As reported by the Guardian, the planet is at the start of a sixth mass extinction in its history, with huge losses already reported in larger animals that are easier to study. But insects are by far the most varied and abundant animals, outweighing humanity by 17 times. They are “essential” for the proper functioning of all ecosystems, the researchers say, as food for other creatures, pollinators and recyclers of nutrients.
Insect population collapses have recently been reported in Germany and Puerto Rico, but the review strongly indicates the crisis is global. The researchers set out their conclusions in unusually forceful terms for a peer-reviewed scientific paper: “The [insect] trends confirm that the sixth major extinction event is profoundly impacting [on] life forms on our planet.
“Unless we change our ways of producing food, insects as a whole will go down the path of extinction in a few decades,” they write. “The repercussions this will have for the planet’s ecosystems are catastrophic to say the least.”
The analysis, published in the journal Biological Conservation, says intensive agriculture is the main driver of the declines, particularly the heavy use of pesticides. Urbanisation and climate change are also significant factors.
Most of the studies analysed were done in western Europe and the US, with a few ranging from Australia to China and Brazil to South Africa, but very few exist elsewhere.

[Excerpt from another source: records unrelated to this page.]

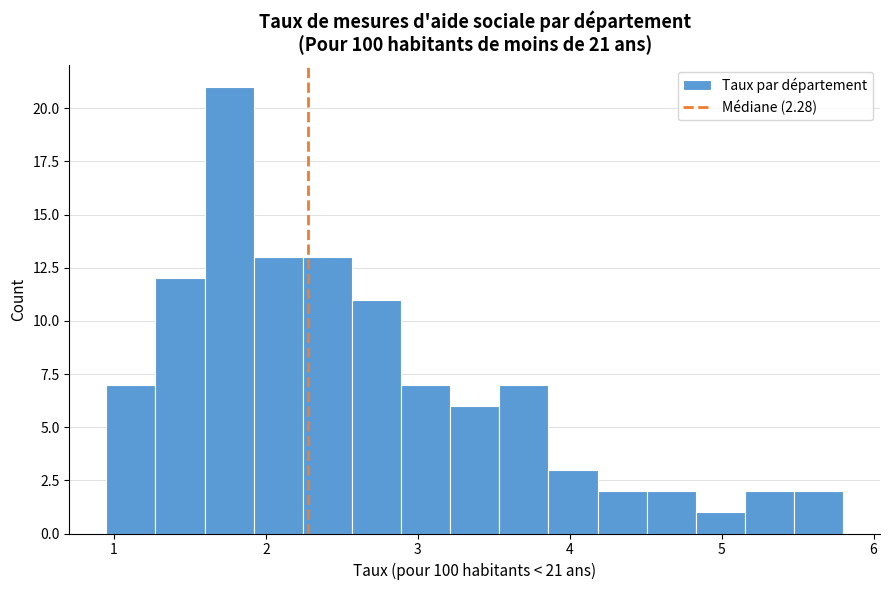

Read against the x-axis, roughly where is the centre of the tallest bar?

1.8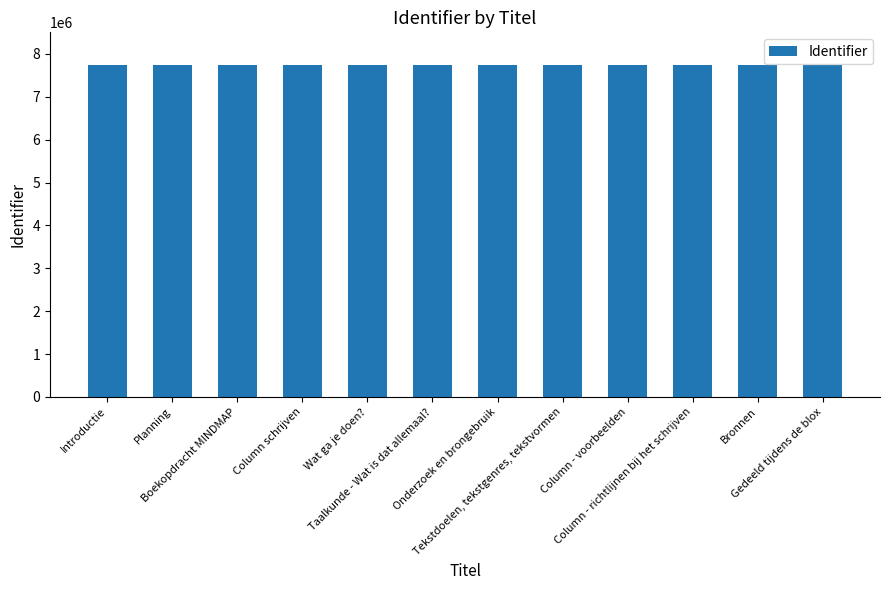

What is the label of the 10th bar from the left?

Column - richtlijnen bij het schrijven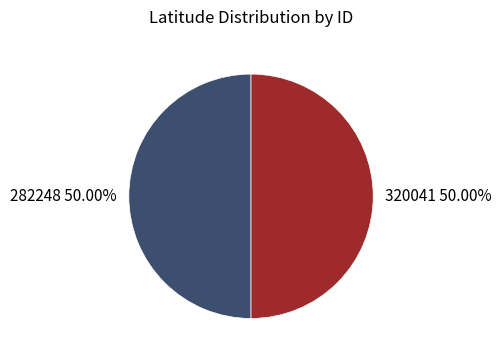

How many segments does this pie chart have?

2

In the tropics, where industrial agriculture is often not yet present, the rising temperatures due to climate change are thought to be a significant factor in the decline, reported the Guardian. The species there have adapted to very stable conditions and have little ability to change, as seen in Puerto Rico.
Prof Paul Ehrlich, at Stanford University in the US, has seen insects vanish first-hand, through his work on checkerspot butterflies on Stanford’s Jasper Ridge reserve. He first studied them in 1960 but they had all gone by 2000, largely due to climate change.
“It is extraordinary to have gone through all those studies and analysed them as well as they have,” Ehrlich was quoted as saying by the Guardian.